In the first case, the Financial Reporting Council found four findings of misconduct against KPMG and one of its partners, James Marsh, chief operating officer of KPMG.

KPMG failed to require Mr Marsh to sell his shares in Cable and Wireless Worldwide — one of the firm’s auditing clients — when he was appointed partner in 2011. The FRC said that KPMG lacked “sufficient or appropriate procedures to prevent or identify the failure on the part of Mr Marsh to sell the shares”.

The FRC also found misconduct around Mr Marsh’s appointment to the role of chief operating officer when less than two years earlier he had been in a position to exert significant influence over the financial statements of Cable and Wireless.

KPMG was fined £350,000, which was reduced 35 per cent to £227,500 to reflect the auditor’s admissions. Mr Marsh was fined £60,000, which was reduced to £39,000 to reflect his admissions.

The second case related to KPMG’s position as auditor to car retailer Pendragon when a former partner, Mel Egglenton, was appointed a non-executive director of Pendragon.
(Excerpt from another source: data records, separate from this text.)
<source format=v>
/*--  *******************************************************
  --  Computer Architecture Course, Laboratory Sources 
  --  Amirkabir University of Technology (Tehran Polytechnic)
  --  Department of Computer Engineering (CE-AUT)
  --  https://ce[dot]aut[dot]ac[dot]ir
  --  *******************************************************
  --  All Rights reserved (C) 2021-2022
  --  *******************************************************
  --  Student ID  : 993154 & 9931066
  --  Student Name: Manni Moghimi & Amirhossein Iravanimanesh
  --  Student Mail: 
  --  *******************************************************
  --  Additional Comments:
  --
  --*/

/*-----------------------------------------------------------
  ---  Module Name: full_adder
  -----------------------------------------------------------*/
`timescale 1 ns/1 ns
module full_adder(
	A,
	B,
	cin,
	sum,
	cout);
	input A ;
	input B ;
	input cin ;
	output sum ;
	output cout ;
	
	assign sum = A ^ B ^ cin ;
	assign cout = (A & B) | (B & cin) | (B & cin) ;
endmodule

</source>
The FRC found that KPMG failed to have sufficient or appropriate procedures in place to identify whether Mr Egglenton might have been in the chain of command so that his appointment as NED of Pendragon would require KPMG’s audit resignation.
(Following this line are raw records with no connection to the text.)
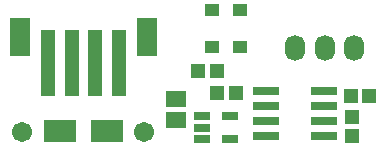
<source format=gts>
G04*
G04 #@! TF.GenerationSoftware,Altium Limited,Altium Designer,20.1.14 (287)*
G04*
G04 Layer_Color=8388736*
%FSLAX25Y25*%
%MOIN*%
G70*
G04*
G04 #@! TF.SameCoordinates,1A763A23-7295-4F3A-9B5C-2D741166247D*
G04*
G04*
G04 #@! TF.FilePolarity,Negative*
G04*
G01*
G75*
%ADD23R,0.05524X0.03162*%
%ADD24R,0.04540X0.04737*%
%ADD25R,0.04737X0.04540*%
%ADD26R,0.08600X0.03000*%
%ADD27R,0.04540X0.04343*%
%ADD28R,0.06509X0.05328*%
%ADD29R,0.10642X0.07493*%
%ADD30R,0.07099X0.12611*%
%ADD31R,0.04737X0.22453*%
%ADD32C,0.06706*%
%ADD33O,0.06706X0.08674*%
D23*
X77559Y119095D02*
D03*
Y111614D02*
D03*
X68110Y115354D02*
D03*
Y111614D02*
D03*
Y119095D02*
D03*
D24*
X79528Y126772D02*
D03*
X73228Y126771D02*
D03*
X124016Y125984D02*
D03*
X117716Y125984D02*
D03*
X66929Y134055D02*
D03*
X73229Y134056D02*
D03*
D25*
X118110Y112598D02*
D03*
X118110Y118898D02*
D03*
D26*
X89513Y127579D02*
D03*
Y122579D02*
D03*
Y117579D02*
D03*
Y112579D02*
D03*
X108913D02*
D03*
Y117579D02*
D03*
Y122579D02*
D03*
Y127579D02*
D03*
D27*
X80709Y142224D02*
D03*
Y154626D02*
D03*
X71653D02*
D03*
Y142224D02*
D03*
D28*
X59449Y117717D02*
D03*
X59448Y124803D02*
D03*
D29*
X36614Y114173D02*
D03*
X20866D02*
D03*
D30*
X7480Y145669D02*
D03*
X50000D02*
D03*
D31*
X16929Y136811D02*
D03*
X24803D02*
D03*
X32677D02*
D03*
X40551D02*
D03*
D32*
X48819Y113779D02*
D03*
X8268D02*
D03*
D33*
X118898Y141732D02*
D03*
X109055D02*
D03*
X99213D02*
D03*
M02*

</source>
KPMG was fined £250,000, which was reduced 35 per cent to £162,500 to reflect KPMG’s admissions.

In both cases, the FRC said that KPMG failed to establish an appropriate control environment that put sticking to ethical principles and compliance with ethical standards above commercial considerations.

KPMG said that none of the breaches had a substantive impact on the firm’s clients. It said: “We are pleased that the tribunal agrees that these breaches were unintentional on our part and that they acknowledge the significant efforts we have made (and continue to make) improving our internal processes and controls.”

Last month an appeals tribunal quashed the FRC’s finding that there had been deliberate misconduct at Deloitte in respect of its advice on two transactions connected to UK carmaker MG Rover, which went out of business in 2005. The tribunal also threw out eight of 13 charges against Deloitte, one of the FRC’s most high profile cases in recent years.